• Records shown:
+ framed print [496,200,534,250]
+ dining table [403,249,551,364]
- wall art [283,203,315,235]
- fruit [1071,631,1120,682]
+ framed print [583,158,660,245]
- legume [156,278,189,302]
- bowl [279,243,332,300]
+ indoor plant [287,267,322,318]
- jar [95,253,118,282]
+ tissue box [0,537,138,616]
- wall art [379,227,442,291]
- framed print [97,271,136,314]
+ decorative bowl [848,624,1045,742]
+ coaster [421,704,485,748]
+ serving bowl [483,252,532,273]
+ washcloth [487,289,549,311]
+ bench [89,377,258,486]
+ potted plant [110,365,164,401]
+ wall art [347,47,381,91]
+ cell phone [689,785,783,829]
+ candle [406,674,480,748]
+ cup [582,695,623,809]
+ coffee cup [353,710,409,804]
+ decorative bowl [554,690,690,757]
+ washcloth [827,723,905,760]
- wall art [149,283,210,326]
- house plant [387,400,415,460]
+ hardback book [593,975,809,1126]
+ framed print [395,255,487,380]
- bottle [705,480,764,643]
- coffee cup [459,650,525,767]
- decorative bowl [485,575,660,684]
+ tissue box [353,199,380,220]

• Problem requirements:
Your answer must be the line with "decorative bowl [848,624,1045,742]" and all lines after it through the final line of the entries, copied exactly and with nothing added.

• Exercise response:
+ decorative bowl [848,624,1045,742]
+ coaster [421,704,485,748]
+ serving bowl [483,252,532,273]
+ washcloth [487,289,549,311]
+ bench [89,377,258,486]
+ potted plant [110,365,164,401]
+ wall art [347,47,381,91]
+ cell phone [689,785,783,829]
+ candle [406,674,480,748]
+ cup [582,695,623,809]
+ coffee cup [353,710,409,804]
+ decorative bowl [554,690,690,757]
+ washcloth [827,723,905,760]
- wall art [149,283,210,326]
- house plant [387,400,415,460]
+ hardback book [593,975,809,1126]
+ framed print [395,255,487,380]
- bottle [705,480,764,643]
- coffee cup [459,650,525,767]
- decorative bowl [485,575,660,684]
+ tissue box [353,199,380,220]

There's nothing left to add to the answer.